YOUR INSTRUCTIONS
The entries below are to be repeated exactly, with the pictures left out.

DATASET ENTRIES
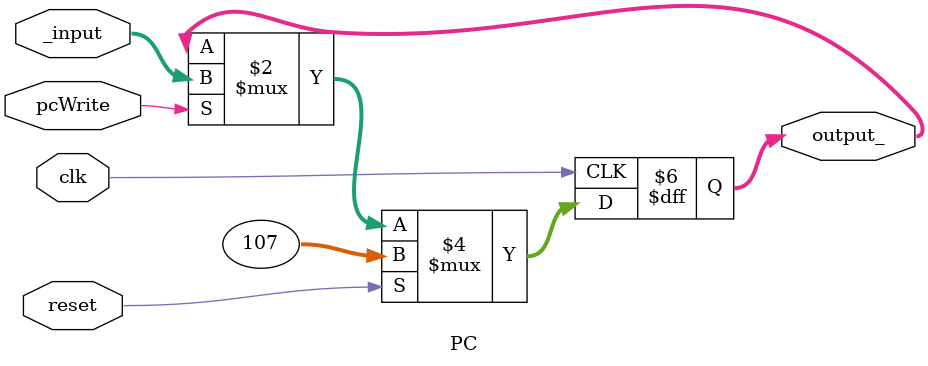
<source format=v>
module PC(_input, output_, clk, pcWrite, reset);
	input [31:0] _input;				//Endereço da proxima instrução
	output reg [31:0] output_;		//Endereço da instrução atual
	input pcWrite;						//Sinal de controle para escrita do PC
	input clk; 							//Clock
	input reset;
	always @(posedge clk) begin
		if(pcWrite)
			output_ <= _input;				//Atribuição do valor de saida
		if(reset)
			output_ <= 32'd107;
	end
endmodule

</source>
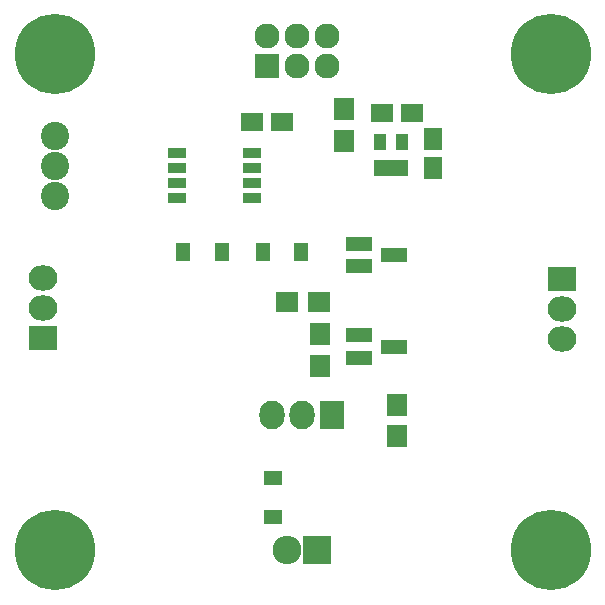
<source format=gbr>
G04 #@! TF.FileFunction,Soldermask,Top*
%FSLAX46Y46*%
G04 Gerber Fmt 4.6, Leading zero omitted, Abs format (unit mm)*
G04 Created by KiCad (PCBNEW 4.0.2-4+6225~38~ubuntu14.04.1-stable) date Thu 24 Mar 2016 13:26:21 GMT*
%MOMM*%
G01*
G04 APERTURE LIST*
%ADD10C,0.100000*%
%ADD11R,2.200860X1.200100*%
%ADD12R,1.543000X0.908000*%
%ADD13R,2.127200X2.432000*%
%ADD14O,2.127200X2.432000*%
%ADD15R,2.432000X2.127200*%
%ADD16O,2.432000X2.127200*%
%ADD17R,1.650000X1.900000*%
%ADD18R,1.900000X1.650000*%
%ADD19R,1.900000X1.700000*%
%ADD20R,1.700000X1.900000*%
%ADD21R,1.310000X1.620000*%
%ADD22C,2.398980*%
%ADD23R,2.127200X2.127200*%
%ADD24O,2.127200X2.127200*%
%ADD25R,2.432000X2.432000*%
%ADD26O,2.432000X2.432000*%
%ADD27C,6.800000*%
%ADD28R,1.620000X1.310000*%
%ADD29R,1.050000X1.460000*%
G04 APERTURE END LIST*
D10*
D11*
X149748860Y-87800000D03*
X149748860Y-89700000D03*
X152751140Y-88750000D03*
X149748860Y-80050000D03*
X149748860Y-81950000D03*
X152751140Y-81000000D03*
D12*
X140675000Y-72345000D03*
X140675000Y-73615000D03*
X140675000Y-74885000D03*
X140675000Y-76155000D03*
X134325000Y-76155000D03*
X134325000Y-74885000D03*
X134325000Y-73615000D03*
X134325000Y-72345000D03*
D13*
X147500000Y-94500000D03*
D14*
X144960000Y-94500000D03*
X142420000Y-94500000D03*
D15*
X123000000Y-88000000D03*
D16*
X123000000Y-85460000D03*
X123000000Y-82920000D03*
D17*
X156000000Y-73650000D03*
X156000000Y-71150000D03*
D18*
X151750000Y-69000000D03*
X154250000Y-69000000D03*
X140750000Y-69750000D03*
X143250000Y-69750000D03*
D19*
X146350000Y-85000000D03*
X143650000Y-85000000D03*
D20*
X153000000Y-96350000D03*
X153000000Y-93650000D03*
X146500000Y-87650000D03*
X146500000Y-90350000D03*
X148500000Y-68650000D03*
X148500000Y-71350000D03*
D21*
X141615000Y-80750000D03*
X144885000Y-80750000D03*
X138135000Y-80750000D03*
X134865000Y-80750000D03*
D22*
X124000000Y-73460000D03*
X124000000Y-70920000D03*
X124000000Y-76000000D03*
D23*
X142000000Y-65000000D03*
D24*
X142000000Y-62460000D03*
X144540000Y-65000000D03*
X144540000Y-62460000D03*
X147080000Y-65000000D03*
X147080000Y-62460000D03*
D15*
X167000000Y-83000000D03*
D16*
X167000000Y-85540000D03*
X167000000Y-88080000D03*
D25*
X146250000Y-106000000D03*
D26*
X143710000Y-106000000D03*
D27*
X166000000Y-106000000D03*
X124000000Y-106000000D03*
X166000000Y-64000000D03*
X124000000Y-64000000D03*
D28*
X142500000Y-99865000D03*
X142500000Y-103135000D03*
D29*
X151550000Y-73600000D03*
X152500000Y-73600000D03*
X153450000Y-73600000D03*
X153450000Y-71400000D03*
X151550000Y-71400000D03*
M02*

</source>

PROBLEM SOLUTION
<source format=v>
module PC(_input, output_, clk, pcWrite, reset);
	input [31:0] _input;				//Endereço da proxima instrução
	output reg [31:0] output_;		//Endereço da instrução atual
	input pcWrite;						//Sinal de controle para escrita do PC
	input clk; 							//Clock
	input reset;
	always @(posedge clk) begin
		if(pcWrite)
			output_ <= _input;				//Atribuição do valor de saida
		if(reset)
			output_ <= 32'd107;
	end
endmodule

</source>
<source format=gbr>
G04 #@! TF.FileFunction,Soldermask,Top*
%FSLAX46Y46*%
G04 Gerber Fmt 4.6, Leading zero omitted, Abs format (unit mm)*
G04 Created by KiCad (PCBNEW 4.0.2-4+6225~38~ubuntu14.04.1-stable) date Thu 24 Mar 2016 13:26:21 GMT*
%MOMM*%
G01*
G04 APERTURE LIST*
%ADD10C,0.100000*%
%ADD11R,2.200860X1.200100*%
%ADD12R,1.543000X0.908000*%
%ADD13R,2.127200X2.432000*%
%ADD14O,2.127200X2.432000*%
%ADD15R,2.432000X2.127200*%
%ADD16O,2.432000X2.127200*%
%ADD17R,1.650000X1.900000*%
%ADD18R,1.900000X1.650000*%
%ADD19R,1.900000X1.700000*%
%ADD20R,1.700000X1.900000*%
%ADD21R,1.310000X1.620000*%
%ADD22C,2.398980*%
%ADD23R,2.127200X2.127200*%
%ADD24O,2.127200X2.127200*%
%ADD25R,2.432000X2.432000*%
%ADD26O,2.432000X2.432000*%
%ADD27C,6.800000*%
%ADD28R,1.620000X1.310000*%
%ADD29R,1.050000X1.460000*%
G04 APERTURE END LIST*
D10*
D11*
X149748860Y-87800000D03*
X149748860Y-89700000D03*
X152751140Y-88750000D03*
X149748860Y-80050000D03*
X149748860Y-81950000D03*
X152751140Y-81000000D03*
D12*
X140675000Y-72345000D03*
X140675000Y-73615000D03*
X140675000Y-74885000D03*
X140675000Y-76155000D03*
X134325000Y-76155000D03*
X134325000Y-74885000D03*
X134325000Y-73615000D03*
X134325000Y-72345000D03*
D13*
X147500000Y-94500000D03*
D14*
X144960000Y-94500000D03*
X142420000Y-94500000D03*
D15*
X123000000Y-88000000D03*
D16*
X123000000Y-85460000D03*
X123000000Y-82920000D03*
D17*
X156000000Y-73650000D03*
X156000000Y-71150000D03*
D18*
X151750000Y-69000000D03*
X154250000Y-69000000D03*
X140750000Y-69750000D03*
X143250000Y-69750000D03*
D19*
X146350000Y-85000000D03*
X143650000Y-85000000D03*
D20*
X153000000Y-96350000D03*
X153000000Y-93650000D03*
X146500000Y-87650000D03*
X146500000Y-90350000D03*
X148500000Y-68650000D03*
X148500000Y-71350000D03*
D21*
X141615000Y-80750000D03*
X144885000Y-80750000D03*
X138135000Y-80750000D03*
X134865000Y-80750000D03*
D22*
X124000000Y-73460000D03*
X124000000Y-70920000D03*
X124000000Y-76000000D03*
D23*
X142000000Y-65000000D03*
D24*
X142000000Y-62460000D03*
X144540000Y-65000000D03*
X144540000Y-62460000D03*
X147080000Y-65000000D03*
X147080000Y-62460000D03*
D15*
X167000000Y-83000000D03*
D16*
X167000000Y-85540000D03*
X167000000Y-88080000D03*
D25*
X146250000Y-106000000D03*
D26*
X143710000Y-106000000D03*
D27*
X166000000Y-106000000D03*
X124000000Y-106000000D03*
X166000000Y-64000000D03*
X124000000Y-64000000D03*
D28*
X142500000Y-99865000D03*
X142500000Y-103135000D03*
D29*
X151550000Y-73600000D03*
X152500000Y-73600000D03*
X153450000Y-73600000D03*
X153450000Y-71400000D03*
X151550000Y-71400000D03*
M02*

</source>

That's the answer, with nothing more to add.